I find myself interested in Herzog's already completed follow-up picture, produced by David Lynch, called My Son, My Son, What Have Ye Done.  My gut tells me that it will be played more for keeps, contrasting and emphasizing the comedy of Bad Lieutenant. The question will be, even in the absence of the wackiness: does it work?  Don't we ask the same of journeymen or even hack directors working in these genres?  Don't we expect certain things, a certain standard of quality?   If Herzog's goal is to subvert the American cop film genre, I guess my question would be, why?  It's as simple a target as the broad side of a barn.

 At the very least, Herzog has given us a film to be argued about, although, at the moment, no one seems up to the task.  In his director’s statement, he all but begs for our scorn, preemptively scolding: "I challenge the theoreticians of cinema to go after this one.  Go for it, losers."  Umm.. I'm sorry.. What??  Werner, you have made some of the greatest movies of all time.
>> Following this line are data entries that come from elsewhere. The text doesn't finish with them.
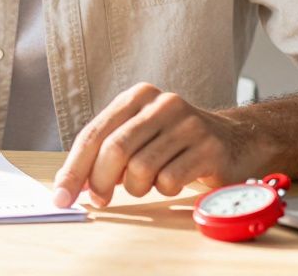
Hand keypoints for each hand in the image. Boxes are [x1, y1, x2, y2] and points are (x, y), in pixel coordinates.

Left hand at [51, 82, 265, 207]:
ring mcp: (189, 124)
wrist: (235, 140)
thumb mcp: (139, 135)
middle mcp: (163, 103)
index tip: (61, 196)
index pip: (94, 133)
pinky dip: (164, 189)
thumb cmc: (175, 142)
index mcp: (138, 96)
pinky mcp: (210, 148)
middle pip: (114, 149)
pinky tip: (172, 181)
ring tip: (147, 184)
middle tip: (100, 200)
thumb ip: (105, 152)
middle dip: (100, 182)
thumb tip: (71, 184)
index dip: (74, 168)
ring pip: (141, 168)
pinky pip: (170, 181)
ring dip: (137, 188)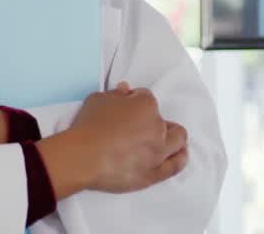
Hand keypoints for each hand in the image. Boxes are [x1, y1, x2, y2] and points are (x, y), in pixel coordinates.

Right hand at [38, 81, 188, 197]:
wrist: (83, 157)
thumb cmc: (89, 125)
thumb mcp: (98, 99)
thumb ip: (115, 94)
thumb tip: (124, 90)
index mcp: (146, 105)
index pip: (146, 97)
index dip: (135, 100)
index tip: (126, 106)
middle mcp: (158, 127)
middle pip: (165, 120)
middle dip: (157, 120)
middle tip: (143, 125)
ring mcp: (158, 152)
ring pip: (178, 141)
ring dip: (174, 137)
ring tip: (168, 139)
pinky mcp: (153, 173)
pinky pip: (174, 166)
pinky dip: (179, 159)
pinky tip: (180, 155)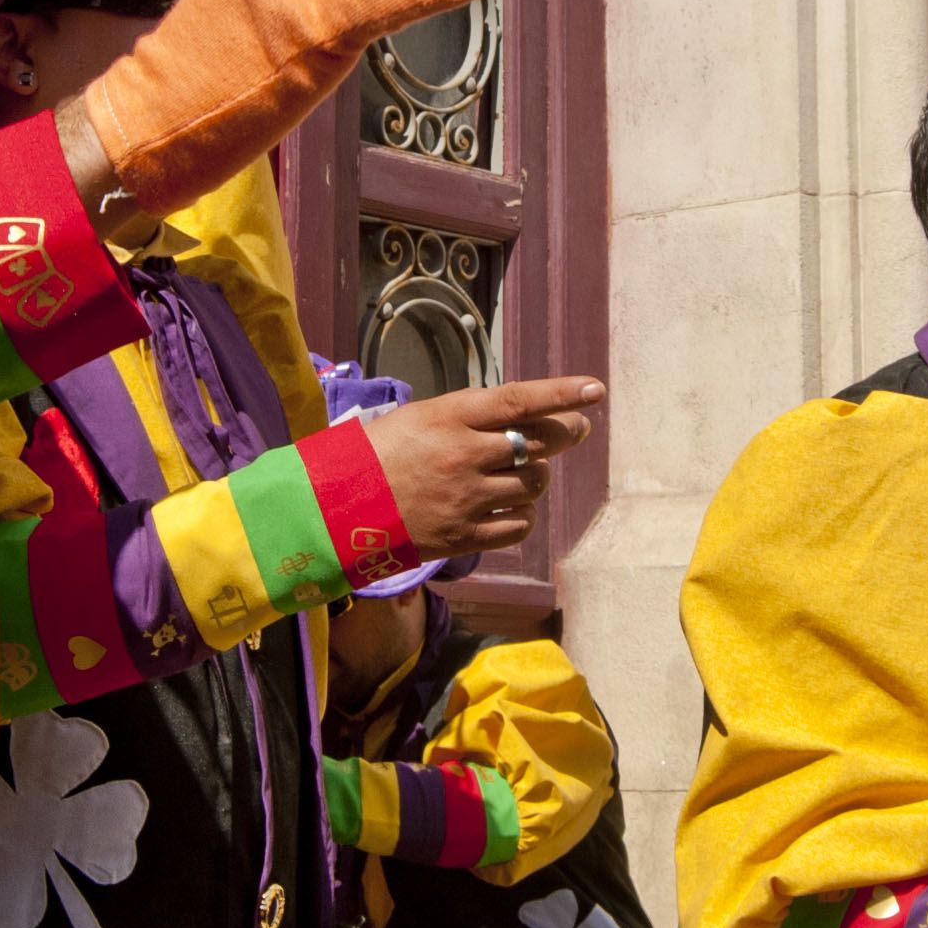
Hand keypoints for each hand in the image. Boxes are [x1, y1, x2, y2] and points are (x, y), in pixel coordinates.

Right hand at [361, 377, 604, 555]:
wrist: (333, 509)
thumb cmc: (373, 455)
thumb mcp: (417, 418)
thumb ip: (467, 417)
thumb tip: (521, 417)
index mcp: (449, 417)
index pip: (519, 401)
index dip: (562, 394)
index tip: (595, 390)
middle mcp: (464, 456)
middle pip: (538, 444)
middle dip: (565, 434)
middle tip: (574, 429)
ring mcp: (466, 499)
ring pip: (532, 485)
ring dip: (536, 476)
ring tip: (521, 471)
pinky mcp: (463, 536)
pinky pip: (518, 525)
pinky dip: (522, 514)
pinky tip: (511, 506)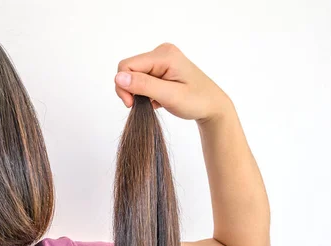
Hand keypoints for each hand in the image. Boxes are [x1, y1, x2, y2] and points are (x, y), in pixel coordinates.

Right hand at [114, 43, 231, 122]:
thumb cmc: (197, 101)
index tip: (132, 105)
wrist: (212, 107)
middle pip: (128, 69)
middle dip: (130, 90)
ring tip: (153, 102)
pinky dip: (144, 92)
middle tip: (142, 106)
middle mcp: (161, 52)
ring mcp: (161, 60)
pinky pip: (141, 79)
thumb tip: (118, 77)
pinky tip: (156, 100)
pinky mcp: (160, 69)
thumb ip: (143, 85)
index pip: (127, 65)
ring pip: (133, 75)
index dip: (124, 86)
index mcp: (164, 55)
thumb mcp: (170, 95)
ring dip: (138, 92)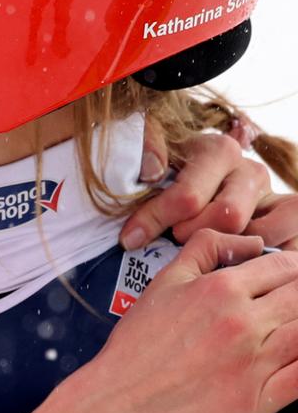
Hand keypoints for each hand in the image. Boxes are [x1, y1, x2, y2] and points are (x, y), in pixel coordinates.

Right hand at [24, 229, 297, 412]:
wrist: (119, 402)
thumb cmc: (137, 346)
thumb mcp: (163, 283)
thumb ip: (205, 250)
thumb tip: (249, 241)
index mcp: (221, 290)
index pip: (284, 265)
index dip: (293, 268)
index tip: (288, 276)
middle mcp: (243, 323)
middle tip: (286, 303)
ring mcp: (255, 364)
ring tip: (284, 328)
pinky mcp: (260, 401)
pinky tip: (293, 359)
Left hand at [120, 129, 287, 251]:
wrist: (188, 179)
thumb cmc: (165, 171)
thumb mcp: (149, 152)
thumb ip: (147, 148)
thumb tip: (151, 170)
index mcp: (219, 151)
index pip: (189, 197)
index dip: (156, 220)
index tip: (130, 238)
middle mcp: (251, 171)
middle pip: (227, 219)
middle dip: (192, 235)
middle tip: (173, 237)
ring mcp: (272, 197)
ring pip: (259, 236)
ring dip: (226, 250)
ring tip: (202, 249)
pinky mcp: (285, 221)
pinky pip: (287, 246)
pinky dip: (259, 260)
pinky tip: (229, 263)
Why bother with this skanky posturing if you yourself weren't in some way concerned about the film's reception?  Would YOU watch your Bad Lieutenant?  Are you so enamored with Cage's recklessness?

In his great films (of which there are so many,) Herzog does not have time for the sloppy scenes this film and its screenplay saddle him with.  When things are superfluous in a Herzog film, they are generally mood-invoking or at least beautiful, not formulaic and lazy, like many of the beyond-standard cop drama moments in Bad Lieutenant.  And, at the absolute end of the day, though we might enjoy ourselves with this one to a point, how much can we really allow ourselves to like it?  I’ve seen the film three times now, and I have found myself laughing at it at various points each time.  But I am certainly not going to force its tired ideas and sloppy executions on myself on principal alone (and believe me, if any director could inspire me to drink their Kool-Aid, no questions asked, it's Herzog.)  It's funny and it's somewhat memorable, but unfortunately it’s just not that good.

Maybe Herzog is genuinely up to something I'm just not picking up on.  But I've got even money that he's just playing with his food. It's Herzog 2.0, expatriate German maverick turned American, well.. “maverick,” bringing home the bacon on thirty year old stories that still get printed ad infinitum.  Bad Lieutenant is just a new craziness for us all to marvel at, so go ahead and marvel.  It's his American Even Dwarfs Started Small, I guess.  But, lest we forget, he followed up that film with Aguirre, the Wrath of God, and that is why we know his name, and his films. 

Here's hoping that Herzog has got a few American masterpieces in him to go along with his German ones. So far, I haven't seen one.  And I've been looking.

1 comment:

Anonymous said...

I happen to think Dwarfs IS a masterpiece, so maybe I should see this.